Manger de la viande avarée peut provoquer des intoxications alimentaires sévères : salmonellose, listériose, intoxication à la toxine staphylococcique ou à la bactérie E. coli. Ces pathogènes ne dénaturent pas toujours la viande de façon visible, ce qui rend la vigilance d’autant plus importante. Voici comment évaluer la fraîcheur d’une viande avant de la cuisiner.
Les signes d’une viande avariée
Trois sens permettent de détecter une viande périmée : techniques pour bien préparer la viande
- L’odeur : une viande fraîchement découpée a une odeur neutre légèrement ferrée. Une odeur aigre, ammoniacée ou putride est un signal d’alarme immédiat.
- La couleur : le boeuf frais est rouge vif, le porc rosé. Une couleur gris-brun uniforme avec des zones visqueuses indique une altération.
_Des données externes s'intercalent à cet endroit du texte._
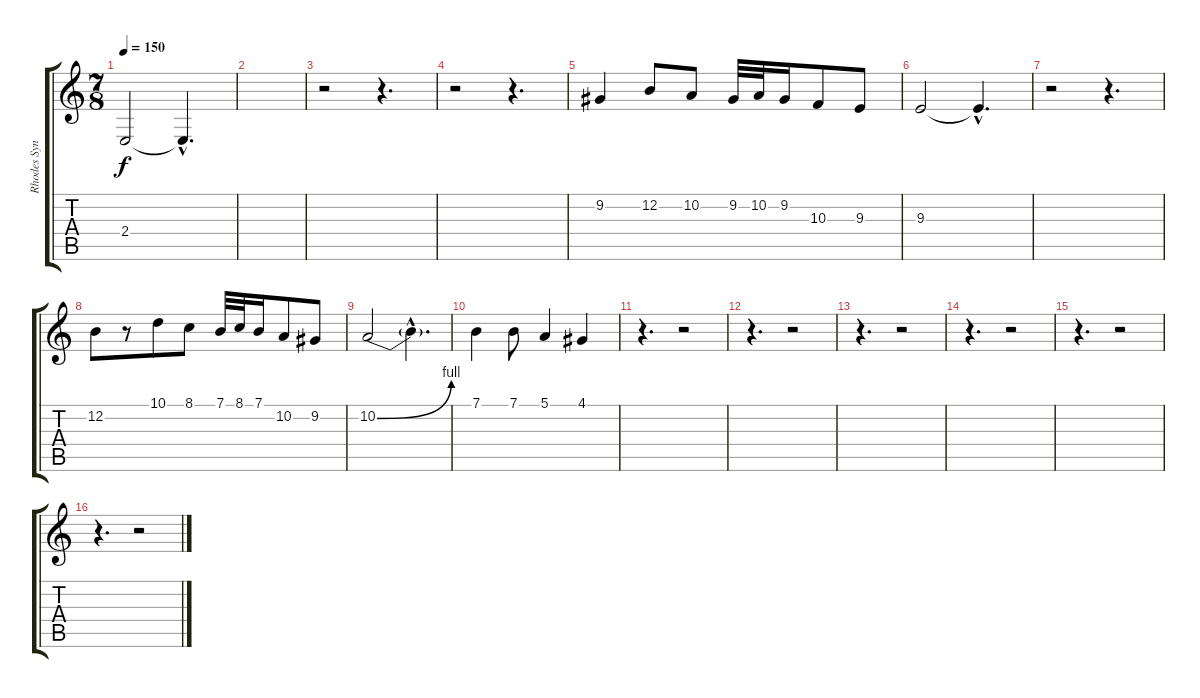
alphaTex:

\track ("Rhodes Synth" "Rhodes Syn") {instrument electricpiano1}
\staff {score tabs}
\tuning (E4 B3 G3 D3 A2 E2) {hide}
\ts (7 8)
\tempo 150
\clef g2
\ks c
2.4{t}.2{dy f} 2.4{hac t}.4{d} |
|
r.2 r.4{d} |
r.2 r.4{d} |
9.2.4 12.2.8 10.2.8 9.2.32 10.2.32 9.2.16 10.3.8 9.3.8 |
9.3.2 9.3{hac t}.4{d} |
r.2 r.4{d} |
12.2.8 r.8 10.1.8 8.1.8 7.1.32 8.1.32 7.1.16 10.2.8 9.2.8 |
10.2{be (bend 0 0 60 4)}.2 10.2{hac t}.4{d} |
7.1.4 7.1.8 5.1.4 4.1.4 |
r.4{d} r.2 |
r.4{d} r.2 |
r.4{d} r.2 |
r.4{d} r.2 |
r.4{d} r.2 |
r.4{d} r.2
Une légère teinte violacée en surface peut être normale sous emballage sous vide, mais elle doit disparaître à l’air après quelques minutes.
- La texture : une surface collante ou gluante au toucher signale une prolifération bactérienne.
Manger une viande périmée : vrais et faux risques
Manger viande périmée ne signifie pas forcément tomber malade, mais le risque augmente exponentiellement avec le temps passé après la date limite. La date limite de consommation (DLC) sur les viandes fraîches est contraignante : elle ne doit pas être dépassée, même d’une journée. La cuisson à haute température (70°C à coeur) détruit la majorité des bactéries, mais pas toutes les toxines produites par celles-ci. les indispensables pour cuisiner sans risque
Conservation et bonnes pratiques
Pour éviter d’avoir à jeter de la viande, adoptez de bons réflexes : congelez dès l’achat si vous ne la consommez pas dans les 24 heures, conservez-la dans la partie la plus froide du réfrigérateur (à +4°C ou moins), et ne la laissez jamais à température ambiante plus d’une heure. La chaîne du froid rompue est la première cause de détérioration rapide.
Que faire d’une viande douteuse ?
La règle d’or est simple : dans le doute, on jette. Une viande avarée ne peut pas être rattrapée par la cuisson, contrairement à ce que l’on entend parfois. Les bactéries peuvent être détruites par la chaleur, mais certaines toxines restent actives même à 100°C. Le coût d’une intoxication alimentaire — en temps d’arrêt de travail, en soins médicaux, en inconforts — est toujours supérieur à celui d’un morceau de viande perdu.